What you return must match the entries word for word, minus the pictures.

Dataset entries
####

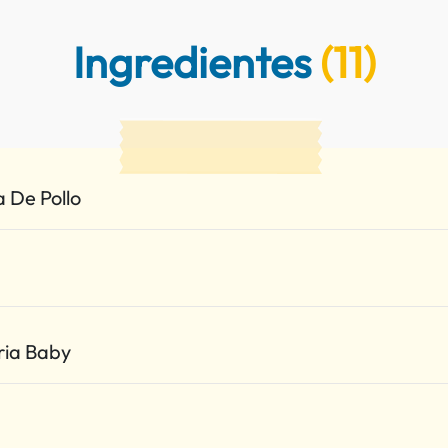
Ingredientes
(11)
 De Pollo
ia Baby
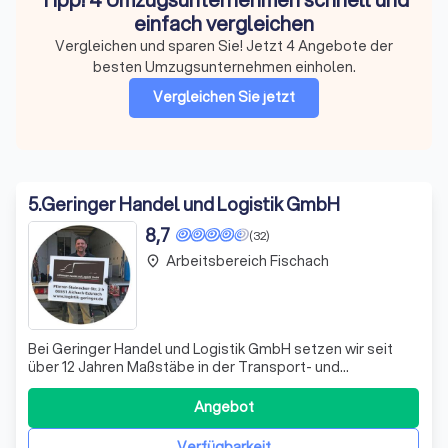
einfach vergleichen
Vergleichen und sparen Sie! Jetzt 4 Angebote der
besten Umzugsunternehmen einholen.
Vergleichen Sie jetzt
5
.
Geringer Handel und Logistik GmbH
8,7
(32)
Arbeitsbereich Fischach
place
Bei Geringer Handel und Logistik GmbH setzen wir seit
über 12 Jahren Maßstäbe in der Transport- und
Logistikbranche. Unser mittelständisches Unternehmen,
gegründet von Rudolf Geringer, hat sich auf den
Angebot
Transport und die Einlagerung von Küchen und Möbeln
spezialisiert, inklusive der Montage aller Möb
Verfügbarkeit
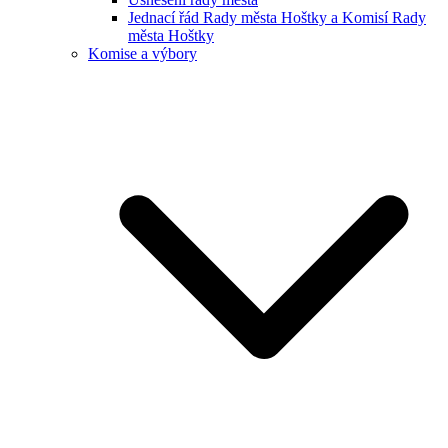
Jednací řád Rady města Hoštky a Komisí Rady
města Hoštky
Komise a výbory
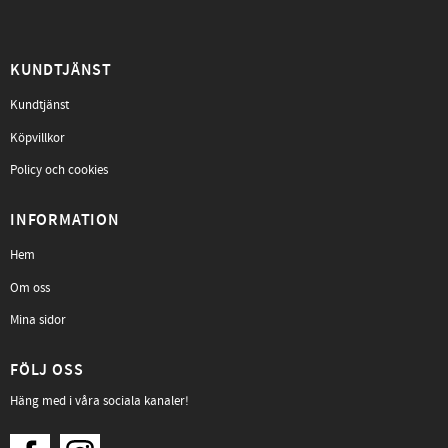
KUNDTJÄNST
Kundtjänst
Köpvillkor
Policy och cookies
INFORMATION
Hem
Om oss
Mina sidor
FÖLJ OSS
Häng med i våra sociala kanaler!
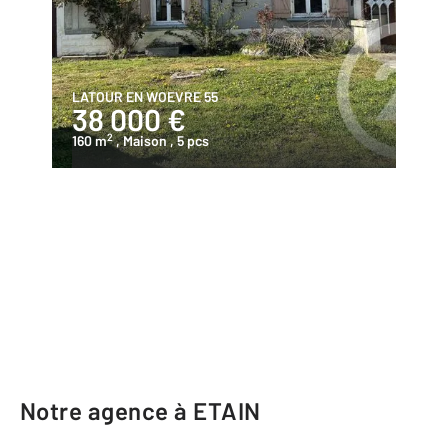
LATOUR EN WOEVRE 55
38 000 €
2
160 m
, Maison
, 5 pcs
Notre agence à ETAIN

####

**Task output**:
Ingredientes
(11)
 De Pollo
ia Baby
einfach vergleichen
Vergleichen und sparen Sie! Jetzt 4 Angebote der
besten Umzugsunternehmen einholen.
Vergleichen Sie jetzt
5
.
Geringer Handel und Logistik GmbH
8,7
(32)
Arbeitsbereich Fischach
place
Bei Geringer Handel und Logistik GmbH setzen wir seit
über 12 Jahren Maßstäbe in der Transport- und
Logistikbranche. Unser mittelständisches Unternehmen,
gegründet von Rudolf Geringer, hat sich auf den
Angebot
Transport und die Einlagerung von Küchen und Möbeln
spezialisiert, inklusive der Montage aller Möb
Verfügbarkeit
Jednací řád Rady města Hoštky a Komisí Rady
města Hoštky
Komise a výbory
KUNDTJÄNST
Kundtjänst
Köpvillkor
Policy och cookies
INFORMATION
Hem
Om oss
Mina sidor
FÖLJ OSS
Häng med i våra sociala kanaler!
LATOUR EN WOEVRE 55
38 000 €
2
160 m
, Maison
, 5 pcs
Notre agence à ETAIN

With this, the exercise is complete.